En ese juego de niños con consecuencias trágicas en que se ha convertido la política catalana, el episodio del pasado sábado en el palacio de la Generalitat no fue en modo alguno un episodio menor. Me refiero, claro está, al acto de la firma. Es difícil imaginar una escena más pomposa y, a un tiempo, más ridícula, una escena más pretenciosa y, a un tiempo, más gallinácea, más pueril. Desde ese saludo inicial del representante del Estado a sus compinches gubernamentales y a los demás cofrades parlamentarios —entre los que destacaba, por cierto, la pareja formada por David Fernández y Oriol Junqueras, que parecía salida de una de esas matinales sabatinas en las que no falta nunca un par de payasos amateurs—, hasta el momento mismo de la rúbrica, con ese porte acartonado del firmante, pasando por la naturaleza de la pluma ejecutora, sobre la que la prensa amiga —esto es, toda la prensa catalana— llevaba especulando un par de días, ¿será la de Macià, será la de Companys?, y que resultó ser, mira por dónde, la que el propio representante del Estado se agenció el día en que estrenaba su nueva condición, allá a finales de diciembre de 2010. Pero la máxima expresión de ese infantilismo de aldea llegó sin duda después, cuando todos los derviches del presidente, próximos al éxtasis, fueron desfilando uno a uno, móvil en ristre, ante el altar donde permanecían la pluma y el papel de marras, para inmortalizar el instante como quien guarda en un medallón la reliquia incorrupta de un santo.
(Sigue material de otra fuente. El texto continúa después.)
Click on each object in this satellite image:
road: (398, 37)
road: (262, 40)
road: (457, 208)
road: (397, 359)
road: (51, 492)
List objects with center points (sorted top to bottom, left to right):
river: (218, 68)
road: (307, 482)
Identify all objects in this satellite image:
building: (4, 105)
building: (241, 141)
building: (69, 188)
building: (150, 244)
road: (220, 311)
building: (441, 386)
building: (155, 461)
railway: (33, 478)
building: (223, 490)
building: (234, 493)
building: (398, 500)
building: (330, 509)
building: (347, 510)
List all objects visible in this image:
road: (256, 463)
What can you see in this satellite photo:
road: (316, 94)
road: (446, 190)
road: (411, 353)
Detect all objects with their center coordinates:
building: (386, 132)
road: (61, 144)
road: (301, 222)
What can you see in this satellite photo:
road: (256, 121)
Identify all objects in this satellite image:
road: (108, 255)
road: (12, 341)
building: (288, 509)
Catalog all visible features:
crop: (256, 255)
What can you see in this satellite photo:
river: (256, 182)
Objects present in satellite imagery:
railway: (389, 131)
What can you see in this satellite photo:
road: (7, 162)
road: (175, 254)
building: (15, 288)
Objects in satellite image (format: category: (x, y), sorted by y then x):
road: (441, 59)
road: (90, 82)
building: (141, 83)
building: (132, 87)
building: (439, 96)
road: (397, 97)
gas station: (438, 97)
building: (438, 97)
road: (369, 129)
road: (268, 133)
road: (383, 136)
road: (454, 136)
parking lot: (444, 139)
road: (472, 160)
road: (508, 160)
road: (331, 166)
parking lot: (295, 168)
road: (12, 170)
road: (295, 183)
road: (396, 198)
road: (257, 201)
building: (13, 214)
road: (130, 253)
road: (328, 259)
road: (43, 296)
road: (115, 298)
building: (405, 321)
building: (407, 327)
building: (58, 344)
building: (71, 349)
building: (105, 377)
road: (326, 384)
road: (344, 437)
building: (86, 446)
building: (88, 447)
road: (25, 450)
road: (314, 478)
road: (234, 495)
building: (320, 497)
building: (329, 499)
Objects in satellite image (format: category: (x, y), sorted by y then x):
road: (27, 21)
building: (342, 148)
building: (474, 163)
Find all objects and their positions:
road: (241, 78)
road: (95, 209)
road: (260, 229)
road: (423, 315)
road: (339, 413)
¿Se imaginan ustedes algo parecido en uno de esos países de la Unión Europea a la que los reunidos el sábado en palacio aspiran a pertenecer en cuanto alcancen el tan ansiado estatus de Estado soberano? ¿Se lo imaginan en un país cualquiera del mundo occidental? ¿En uno cualquiera del mundo económicamente desarrollado? ¿En uno cualquiera? ¿Verdad que no? Y eso que la imaginación también es soberana.